What does the closing of independent bookstores say about our culture? If the indie bookstore is about community, as Bill Reilly said, have we begun to isolate ourselves? Have the Kindle, Nook, E-readers, made the indie bookstore obsolete? Have amazon.com, the large chain stores like Borders and Barnes & Nobles, taken away an essential intimacy that buying a book entails?
Seriously, we, at the Clever Title, don't have an answer. We want to save the independent bookstore. We want to save all of them, cradle them in our arms, because the world needs books, lots and lots of books, books to hold, books to hug and kiss and cuddle like a binky.
Please tell us what your favorite independent bookstore is, and your last purchase. We urge you to go and spend your hard earned cash on books, books in independent bookstores. Keep them alive. They are an essential part of our reading culture.
Please.
Pretty please.
2 comments:
I grew up in New Tampa (where it could be argued that no culture exists) so I always had to commute to a place by USF called 'Just Books.' It was run by this old hippie who tacked all his Grateful Dead concert ticket stubs to a cork board up by the door. Last time I was there he told me that ever since Hunter Thompson offed himself *which had only happened a few weeks prior to this visit), he was selling rather well. The last book I purchased there that day was Orwell's 1984. It has since closed down.

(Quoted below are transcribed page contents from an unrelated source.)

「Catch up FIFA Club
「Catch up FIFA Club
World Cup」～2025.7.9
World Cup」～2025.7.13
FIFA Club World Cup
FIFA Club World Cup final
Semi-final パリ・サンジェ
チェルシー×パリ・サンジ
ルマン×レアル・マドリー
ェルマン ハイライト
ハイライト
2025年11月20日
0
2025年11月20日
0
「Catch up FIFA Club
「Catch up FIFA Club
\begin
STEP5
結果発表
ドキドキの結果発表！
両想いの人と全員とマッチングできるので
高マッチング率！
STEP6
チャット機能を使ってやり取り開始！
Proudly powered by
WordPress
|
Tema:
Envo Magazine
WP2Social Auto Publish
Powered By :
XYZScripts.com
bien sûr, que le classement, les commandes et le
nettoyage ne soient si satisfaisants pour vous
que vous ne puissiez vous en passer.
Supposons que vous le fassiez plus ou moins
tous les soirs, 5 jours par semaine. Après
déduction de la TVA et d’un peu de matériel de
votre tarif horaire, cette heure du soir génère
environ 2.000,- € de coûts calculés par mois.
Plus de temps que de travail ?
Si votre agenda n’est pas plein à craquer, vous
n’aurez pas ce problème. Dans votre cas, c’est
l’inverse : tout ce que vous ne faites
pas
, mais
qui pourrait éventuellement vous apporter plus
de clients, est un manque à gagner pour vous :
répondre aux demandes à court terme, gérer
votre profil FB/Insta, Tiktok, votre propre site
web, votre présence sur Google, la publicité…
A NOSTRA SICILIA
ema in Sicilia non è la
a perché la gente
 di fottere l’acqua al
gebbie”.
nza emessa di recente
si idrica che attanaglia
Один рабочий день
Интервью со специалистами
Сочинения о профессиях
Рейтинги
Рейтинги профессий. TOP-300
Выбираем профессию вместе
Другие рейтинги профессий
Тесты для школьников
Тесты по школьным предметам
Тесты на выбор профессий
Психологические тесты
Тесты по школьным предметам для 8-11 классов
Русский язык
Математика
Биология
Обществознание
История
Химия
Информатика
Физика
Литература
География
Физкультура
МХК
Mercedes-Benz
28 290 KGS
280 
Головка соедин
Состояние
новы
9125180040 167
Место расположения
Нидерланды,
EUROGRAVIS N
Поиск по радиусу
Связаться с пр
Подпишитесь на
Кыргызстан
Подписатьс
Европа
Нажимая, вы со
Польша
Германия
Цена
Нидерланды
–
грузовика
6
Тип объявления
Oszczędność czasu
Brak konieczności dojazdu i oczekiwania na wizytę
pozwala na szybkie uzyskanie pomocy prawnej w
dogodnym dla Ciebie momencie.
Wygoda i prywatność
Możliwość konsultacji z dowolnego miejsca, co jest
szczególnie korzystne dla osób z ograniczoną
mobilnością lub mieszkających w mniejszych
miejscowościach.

In 2008 I visited a friend in Boulder Colorado. She had to work many of the days I visited, and she lived right by the little downtown area. I spent a lot of hours at the Beat Book Shop.I went a little crazy and bought something like ten or twelve books. The owner made me five CDs of Jack Kerouac performing his work and other people's work for free (because I told him I wasn't really into the whole 'beat' thing)! He is rad. It's a rad book store.